In this work, we proposed a personalized model-driven method for pMRI-to-CT lung image registration. The method was evaluated on three datasets of patients undergoing radiation treatment for lung cancer. The visual results presented in Fig. 4, where we show the estimated deformations, might suggest that the proposed method better mimic the motion of the lungs. The sudden changes in the direction of the motion estimated by B-splines and deeds, especially for the left lung, are unlikely to be present during breathing. We calculated correlation between CT-based estimated ventilations and XeMRI brought into alignment with CT by our method. On average, our method outperformed other image registration approaches in terms of the correlation with ventilation maps estimated from 4DCT. The slightly lower score for patient 3 was possibly caused by the fact that the difference in the lung volume between pMRI/XeMRI and CT was the lowest in this case. This observation seems to be supported by the fact that all the methods achieved comparable results.

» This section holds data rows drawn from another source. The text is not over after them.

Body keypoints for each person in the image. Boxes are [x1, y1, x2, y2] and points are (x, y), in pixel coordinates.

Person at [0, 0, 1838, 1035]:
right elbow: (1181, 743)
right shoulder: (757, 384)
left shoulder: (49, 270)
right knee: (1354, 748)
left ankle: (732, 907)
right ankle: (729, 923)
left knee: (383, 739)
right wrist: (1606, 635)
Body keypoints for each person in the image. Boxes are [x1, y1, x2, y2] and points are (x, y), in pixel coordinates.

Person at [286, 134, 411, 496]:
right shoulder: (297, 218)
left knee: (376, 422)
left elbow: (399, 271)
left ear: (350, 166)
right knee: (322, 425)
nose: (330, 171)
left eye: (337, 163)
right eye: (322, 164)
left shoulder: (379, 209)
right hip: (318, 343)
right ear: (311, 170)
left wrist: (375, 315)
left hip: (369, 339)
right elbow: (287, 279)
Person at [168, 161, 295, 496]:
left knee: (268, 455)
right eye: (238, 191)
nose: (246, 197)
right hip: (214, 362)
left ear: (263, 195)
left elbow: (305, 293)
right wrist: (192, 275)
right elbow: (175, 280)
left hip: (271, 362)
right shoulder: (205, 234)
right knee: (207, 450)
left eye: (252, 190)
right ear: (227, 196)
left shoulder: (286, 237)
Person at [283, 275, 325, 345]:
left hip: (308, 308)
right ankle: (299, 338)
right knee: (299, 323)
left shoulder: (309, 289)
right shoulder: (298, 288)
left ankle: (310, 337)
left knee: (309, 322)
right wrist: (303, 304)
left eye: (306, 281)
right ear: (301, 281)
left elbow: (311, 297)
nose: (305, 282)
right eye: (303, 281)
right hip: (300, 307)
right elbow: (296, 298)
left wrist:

Our motion model-based method requires an accurate initial rigid registration. The upper parts of the lungs and apexes should be well aligned initially, or else the motion model-based registration might result in suboptimal performance. Such behavior is imposed by the lung physiology and should not be considered as a limitation of the method.

One of the challenges in our work is the lack of ground truth or landmarks set in both modality images. Low out-of-plane resolution of pMRI and XeMRI (20 mm) is another factor and, hence, the registration problem is not a trivial one to address. The correlation of XeMRI with 4DCT-based estimated ventilation maps resulted in the overall moderate correlation. The reason for that might be different breathing patterns in 4DCT compared to XeMRI/pMRI, related to physical properties of xenon gas, which is much heavier than air. Ventilation maps based on 4DCT are estimated based on the changes of the tissue density, which should correspond to the lungs filling with air, however in practice they might provide complementary information. Another limitation is that we had access to only one 4DCT scan of each patient. Therefore our method might be prone to intra breathing cycle variations. This issue could potentially be eliminated by including more scans, such as diagnostic CT, of the same patient in the breathing motion creation step.

The presented method shows promising results for the challenging application of XeMRI to CT registration. The application of the Principal Component Analysis-based motion model in the deformable registration step of the framework, seems to have the potential to help drive the registration for the regions of the lungs with insufficient amount of information.